1. If the scene in which Diana shields Steve from gunfire seems familiar, there's good reason: It's an homage to Clark Kent doing the same for Lois Lane in Superman (1978).
2. Her glasses and hat — the staples of Clark Kent's iconic disguise — really drive the point home.
3. This shot, on the other hand, of Diana using her arm to deflect a bullet, is a direct nod to the iconic Rosie the Riveter poster, whose subject is often regarded as a feminist icon.
4. Her blue dress at the banquet is strikingly similar to a dress Lynda Carter wore in an episode of the Wonder Woman TV series.
5. It also puts her in a long line of bold female characters who find themselves exploring ~a whole new world.~
Allure's Calin Van Paris notes that blue dresses "[seem] to be a favorite of ingenues soon to embark on an adventure outside of their realm of experience."
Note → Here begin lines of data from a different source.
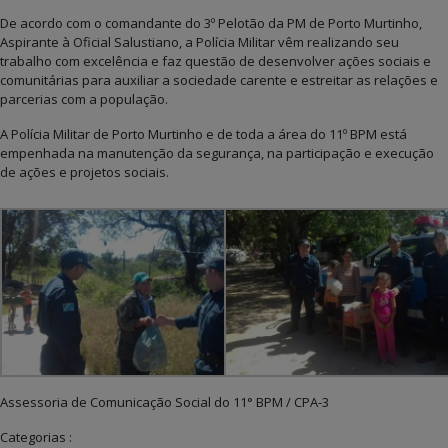
De acordo com o comandante do 3º Pelotão da PM de Porto Murtinho,
Aspirante à Oficial Salustiano, a Polícia Militar vêm realizando seu
trabalho com excelência e faz questão de desenvolver ações sociais e
comunitárias para auxiliar a sociedade carente e estreitar as relações e
parcerias com a população.
A Polícia Militar de Porto Murtinho e de toda a área do 11º BPM está
empenhada na manutenção da segurança, na participação e execução
de ações e projetos sociais.
Assessoria de Comunicação Social do 11° BPM / CPA-3
Categorias :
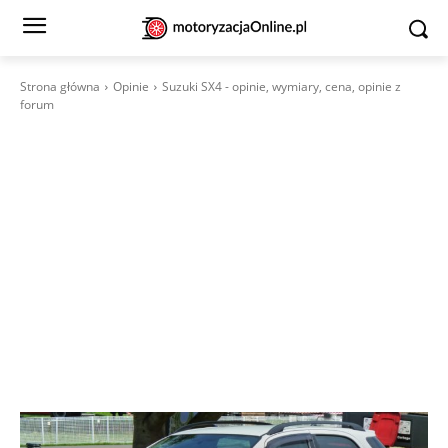
Strona główna
Opinie
Suzuki SX4 - opinie, wymiary, cena, opinie z
forum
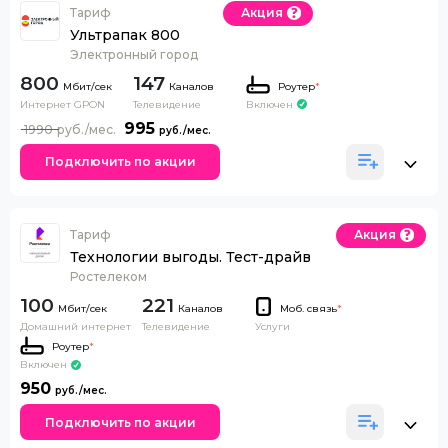
Тариф
Акция
Ультрапак 800
Электронный город
800
147
Каналов
Роутер
*
Интернет GPON
Телевидение
Включен
995
1990
Подключить по акции
Тариф
Акция
Технологии выгоды. Тест-драйв
Ростелеком
100
221
Каналов
Моб. связь
*
Домашний интернет
Телевидение
Услуги
Роутер
*
Включен
950
Подключить по акции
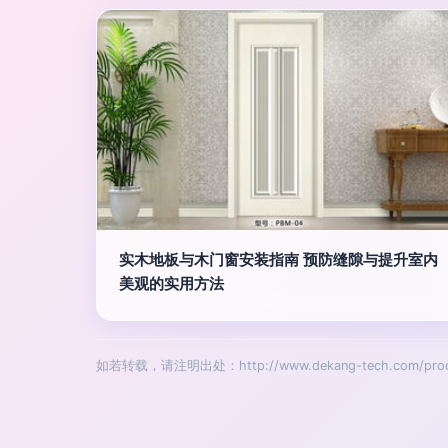
实木地板与木门窗安装指南 预防缝隙与提升室内
美观的实用方法
如若转载，请注明出处：http://www.dekang-tech.com/prod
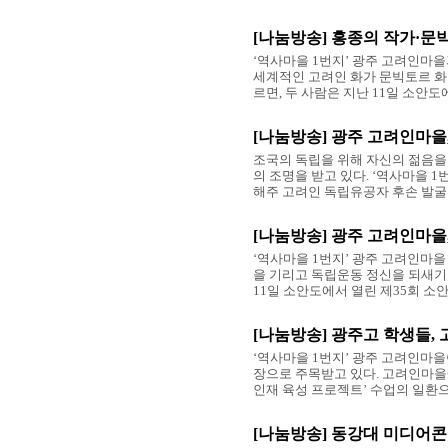
[나눔방송] 홍종의 작가·문
‘역사마을 1번지’ 광주 고려인마
세계적인 고려인 화가 문빅토르 화백
르면, 두 사람은 지난 11일 소안도에
[나눔방송] 광주 고려인마을
조국의 독립을 위해 자신의 젊음을
의 조명을 받고 있다. ‘역사마을 
해주 고려인 독립유공자 후손 발굴 
[나눔방송] 광주 고려인마을
‘역사마을 1번지’ 광주 고려인마
을 기리고 독립운동 정신을 되새기는
11일 소안도에서 열린 제35회 소
[나눔방송] 광주고 학생들,
‘역사마을 1번지’ 광주 고려인마
장으로 주목받고 있다. 고려인마을에
인재 육성 프로젝트’ 수업의 일환으
[나눔방송] 동강대 미디어콘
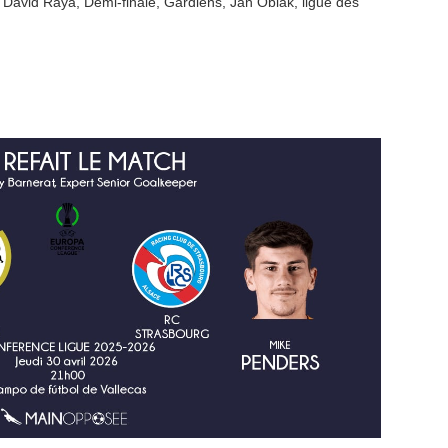
,
David Raya
,
Demi-finale
,
Gardiens
,
Jan Oblak
,
ligue des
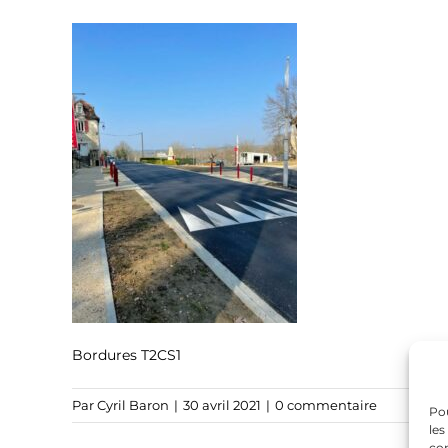
Bordures T2CS1
Par
Cyril Baron
|
30 avril 2021
|
0 commentaire
Pou
les
con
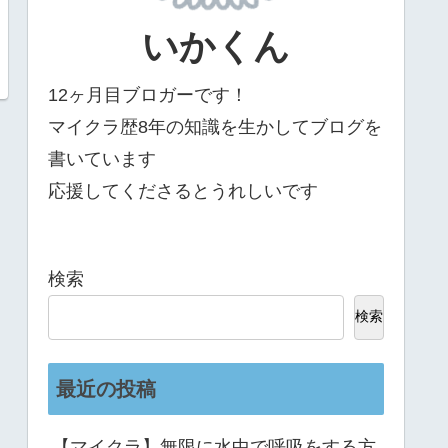
いかくん
12ヶ月目ブロガーです！
マイクラ歴8年の知識を生かしてブログを
書いています
応援してくださるとうれしいです
検索
検索
最近の投稿
【マイクラ】無限に水中で呼吸をする方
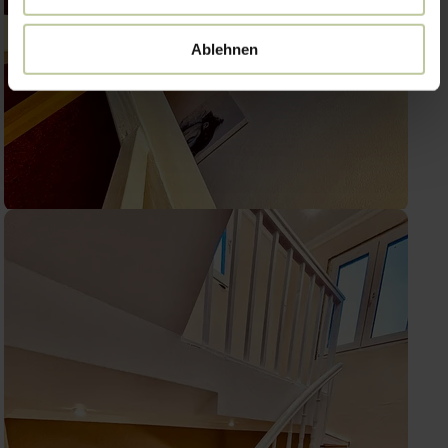
Ablehnen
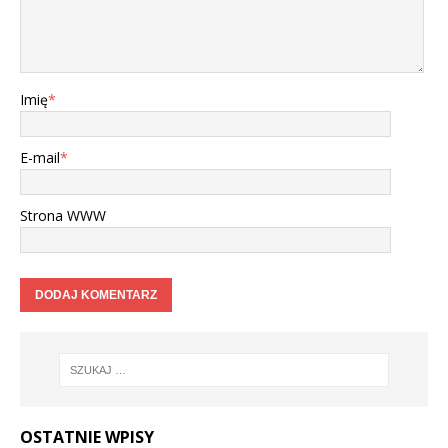
Imię
*
E-mail
*
Strona WWW
OSTATNIE WPISY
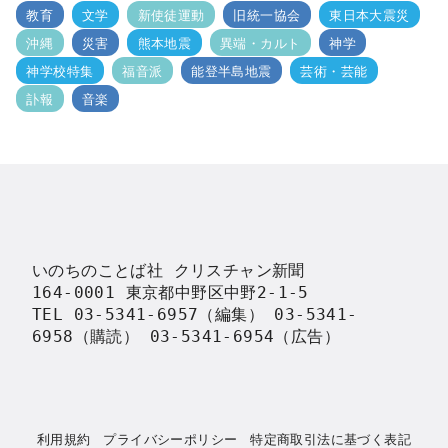
教育
文学
新使徒運動
旧統一協会
東日本大震災
沖縄
災害
熊本地震
異端・カルト
神学
神学校特集
福音派
能登半島地震
芸術・芸能
訃報
音楽
いのちのことば社 クリスチャン新聞

164-0001 東京都中野区中野2-1-5

TEL 03-5341-6957（編集） 03-5341-
6958（購読） 03-5341-6954（広告）
利用規約
プライバシーポリシー
特定商取引法に基づく表記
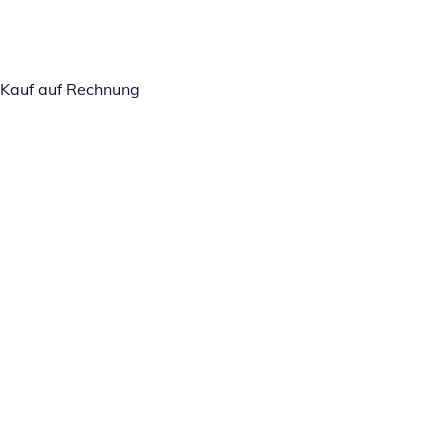
Kauf auf Rechnung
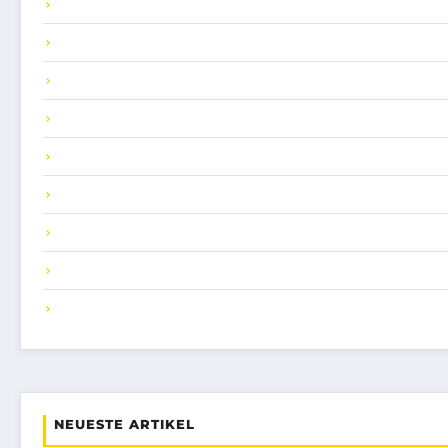
NEUESTE ARTIKEL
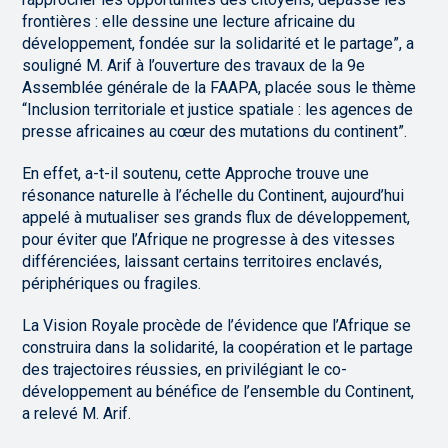
frontières : elle dessine une lecture africaine du
développement, fondée sur la solidarité et le partage”, a
souligné M. Arif à l’ouverture des travaux de la 9e
Assemblée générale de la FAAPA, placée sous le thème
“Inclusion territoriale et justice spatiale : les agences de
presse africaines au cœur des mutations du continent”.
En effet, a-t-il soutenu, cette Approche trouve une
résonance naturelle à l’échelle du Continent, aujourd’hui
appelé à mutualiser ses grands flux de développement,
pour éviter que l’Afrique ne progresse à des vitesses
différenciées, laissant certains territoires enclavés,
périphériques ou fragiles.
La Vision Royale procède de l’évidence que l’Afrique se
construira dans la solidarité, la coopération et le partage
des trajectoires réussies, en privilégiant le co-
développement au bénéfice de l’ensemble du Continent,
a relevé M. Arif.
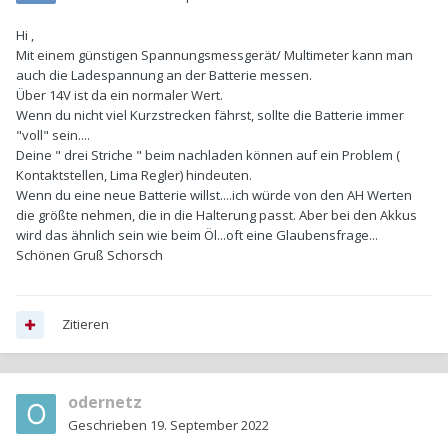
Hi ,
Mit einem günstigen Spannungsmessgerät/ Multimeter kann man
auch die Ladespannung an der Batterie messen.
Über 14V ist da ein normaler Wert.
Wenn du nicht viel Kurzstrecken fährst, sollte die Batterie immer
"voll" sein....
Deine " drei Striche " beim nachladen können auf ein Problem (
Kontaktstellen, Lima Regler) hindeuten.
Wenn du eine neue Batterie willst....ich würde von den AH Werten
die größte nehmen, die in die Halterung passt. Aber bei den Akkus
wird das ähnlich sein wie beim Öl...oft eine Glaubensfrage...
Schönen Gruß Schorsch
Zitieren
odernetz
Geschrieben
19. September 2022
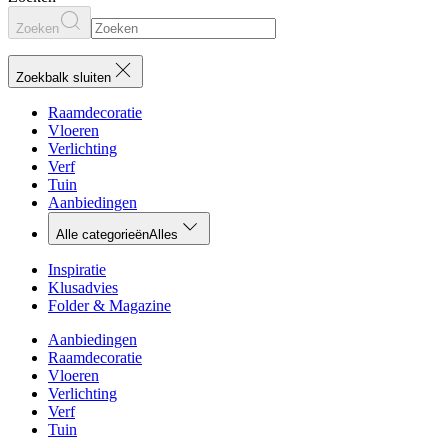
Zoeken
Zoekbalk sluiten
Raamdecoratie
Vloeren
Verlichting
Verf
Tuin
Aanbiedingen
Alle categorieën
Alles
Inspiratie
Klusadvies
Folder & Magazine
Aanbiedingen
Raamdecoratie
Vloeren
Verlichting
Verf
Tuin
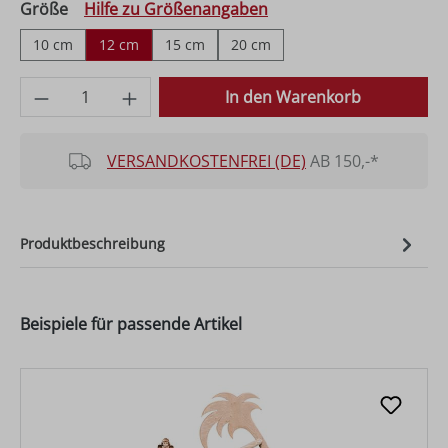
auswählen
Größe
Hilfe zu Größenangaben
10 cm
12 cm
15 cm
20 cm
Produkt Anzahl: Gib den gewünschten Wer
In den Warenkorb
VERSANDKOSTENFREI (DE)
AB 150,-*
Produktbeschreibung
Beispiele für passende Artikel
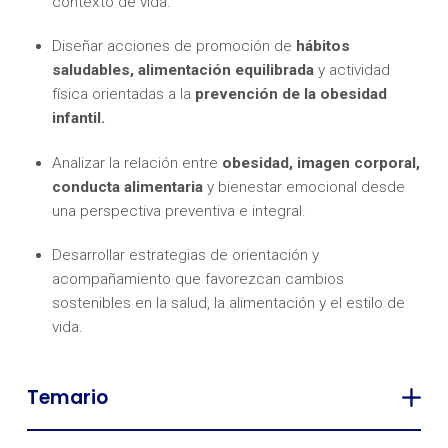
contexto de vida.
Diseñar acciones de promoción de
hábitos
saludables, alimentación equilibrada
y actividad
física orientadas a la
prevención de la obesidad
infantil.
Analizar la relación entre
obesidad, imagen corporal,
conducta alimentaria
y bienestar emocional desde
una perspectiva preventiva e integral.
Desarrollar estrategias de orientación y
acompañamiento que favorezcan cambios
sostenibles en la salud, la alimentación y el estilo de
vida.
Temario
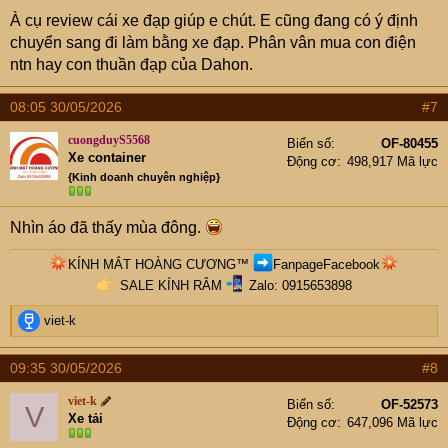
À cụ review cái xe đạp giúp e chút. E cũng đang có ý định
chuyển sang đi làm bằng xe đạp. Phân vân mua con điện
ntn hay con thuần đạp của Dahon.
08:05 30/05/2026
#7
cuongduyS5568
Biển số
OF-80455
Xe container
Động cơ
498,917 Mã lực
{Kinh doanh chuyên nghiệp}
Nhìn áo đã thấy mùa đông.
KÍNH MẮT HOÀNG CƯƠNG
™
FanpageFacebook
SALE KÍNH RÂM
Zalo: 0915653898​
R
viet-k
e
a
09:35 30/05/2026
#8
c
t
viet-k
Biển số
OF-52573
V
i
Xe tải
Động cơ
647,096 Mã lực
o
n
6. The gala attendee Diana gets the dress from is also important — it's none other than Fausta Grables.
In the Wonder Woman comics and TV series, Grables is a Nazi agent who Hitler directs to capture Wonder Woman.
7. The white peacocks on Themyscira are hugely symbolic: Male peacocks are known for their brightly colored feathers and showy mating rituals, so these peacocks, with white, lowered feathers, underscore the female dominion of the island.
8. Themyscira is also filled with circles and spirals and thereby avoids phallic imagery almost entirely.
9. The German lifeboats bear the name Schwaben, which was the name of an actual German ship that, in 1905, replaced the battleship Mars — the Roman name of the Greek god ARES!
10. But that's not the only historical connection: Erich Ludendorff was an actual German general during World War I.
Ludendorff's account of the war — basically that Germany had lost because it was betrayed by German civilians back home — was used as Nazi propaganda in the party's rise to power.